» Exercise 1: Repeat the portion of the guide on escaping mental abuse, starting at "Mental abuse, also" and ending at "to escape it.".
» Exercise 2: In the guide on escaping mental abuse, which source is cited for the advice never to wait to see if the situation will improve?
» Exercise 3: Carry on the guide on escaping mental abuse, continuing after its final sentence.

» Source extract:

____________

Mental abuse, also called psychological abuse or emotional abuse, isn't any less serious because you partner doesn't actually hit you. In fact, mental abuse can be just as dangerous, costing you your self-esteem, your ability to support yourself financially and even sometimes your life. What's worse is that all types of abuse are closely related, meaning just because your partner doesn't physically abuse you today doesn't mean he won't tomorrow. It's likely you'll never be able to stop his abusive behaviors, and his behavior shouldn't be your responsibility to change. The safest thing to do in any abusive situation is to find a way to escape it.
Step 1
Take action now. Never wait to see if your situation will improve, according to HelpGuide.org. Abusers often apologize, buy you gifts and make big promises after they abuse you. Don't be fooled. This is simply another step in the cycle of manipulation and the abuse will continue.
Step 2
Educate yourself on mental abuse. The more you know, the easier it will be to change your life. Learning about mental abuse can reinforce that the abuse is never your fault or within your control. It also can help you recognize patterns and behaviors that you didn't even realize were manipulative and dangerous.
Step 3
Seek help from a community domestic violence professional. Talk openly about your husband's behaviors and your feelings. A professional can help you figure out the court systems, make a safety plan, find safe housing and provide emotional support.

____________

» Listed records:
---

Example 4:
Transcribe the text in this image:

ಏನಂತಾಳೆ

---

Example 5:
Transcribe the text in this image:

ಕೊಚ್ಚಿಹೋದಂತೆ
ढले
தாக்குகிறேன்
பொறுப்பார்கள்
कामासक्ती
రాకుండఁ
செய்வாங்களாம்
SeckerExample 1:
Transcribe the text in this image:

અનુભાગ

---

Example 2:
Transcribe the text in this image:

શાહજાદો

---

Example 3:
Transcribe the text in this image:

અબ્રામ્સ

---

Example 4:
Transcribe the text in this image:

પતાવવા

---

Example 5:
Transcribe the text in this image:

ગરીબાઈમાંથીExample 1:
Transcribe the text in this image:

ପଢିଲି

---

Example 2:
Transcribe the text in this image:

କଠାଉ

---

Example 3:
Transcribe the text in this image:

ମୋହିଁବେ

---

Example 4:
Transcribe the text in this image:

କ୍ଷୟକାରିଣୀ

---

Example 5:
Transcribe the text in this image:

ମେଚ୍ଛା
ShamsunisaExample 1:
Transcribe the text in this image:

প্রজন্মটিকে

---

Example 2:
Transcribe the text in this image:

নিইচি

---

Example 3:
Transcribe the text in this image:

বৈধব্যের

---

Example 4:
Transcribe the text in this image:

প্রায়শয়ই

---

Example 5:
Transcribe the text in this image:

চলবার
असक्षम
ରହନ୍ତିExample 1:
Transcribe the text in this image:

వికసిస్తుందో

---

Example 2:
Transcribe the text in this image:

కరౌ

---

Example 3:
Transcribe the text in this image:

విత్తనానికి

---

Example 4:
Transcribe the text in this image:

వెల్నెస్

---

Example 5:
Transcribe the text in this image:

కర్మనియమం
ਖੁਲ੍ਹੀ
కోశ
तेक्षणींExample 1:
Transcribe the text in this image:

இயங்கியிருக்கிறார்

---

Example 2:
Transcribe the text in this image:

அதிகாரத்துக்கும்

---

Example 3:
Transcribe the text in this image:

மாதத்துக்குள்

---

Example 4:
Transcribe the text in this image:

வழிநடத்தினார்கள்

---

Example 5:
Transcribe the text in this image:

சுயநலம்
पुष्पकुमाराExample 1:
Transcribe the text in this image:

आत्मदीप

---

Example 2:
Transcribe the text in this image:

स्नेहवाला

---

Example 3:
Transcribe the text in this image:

____________

» Answer 1:
Mental abuse, also called psychological abuse or emotional abuse, isn't any less serious because you partner doesn't actually hit you. In fact, mental abuse can be just as dangerous, costing you your self-esteem, your ability to support yourself financially and even sometimes your life. What's worse is that all types of abuse are closely related, meaning just because your partner doesn't physically abuse you today doesn't mean he won't tomorrow. It's likely you'll never be able to stop his abusive behaviors, and his behavior shouldn't be your responsibility to change. The safest thing to do in any abusive situation is to find a way to escape it.

» Answer 2: HelpGuide.org

» Answer 3:
Step 4
Develop a safety plan that includes ways to leave at a moment's notice, and places to go. Also include important phone numbers and transportation services. Determine safe people in your life who can support you as you leave your abuser. Memorize this list and keep it close to you.
Step 5
Leave in the safest manner possible as determined by your safety plan. While you may feel like you owe it to your marriage or to your children to try to work things out, be strong and remember that you deserve to be safe and happy. Staying and trying to solve his problems is a form of enabling, according to HelpGuide.org, and reinforces his abusive behaviors. Call the police or your community support advocate if you don't feel you can leave safely.
Step 6
Make an appointment to speak to a therapist of counselor. It's likely your abuser made you feel worthless or somehow worthy of abuse, according to "Psychology Today." Speak to a professional to overcome grief for your ending marriage, trauma associated with the abuse and residual feelings of doubt, low self-esteem, depression or anxiety.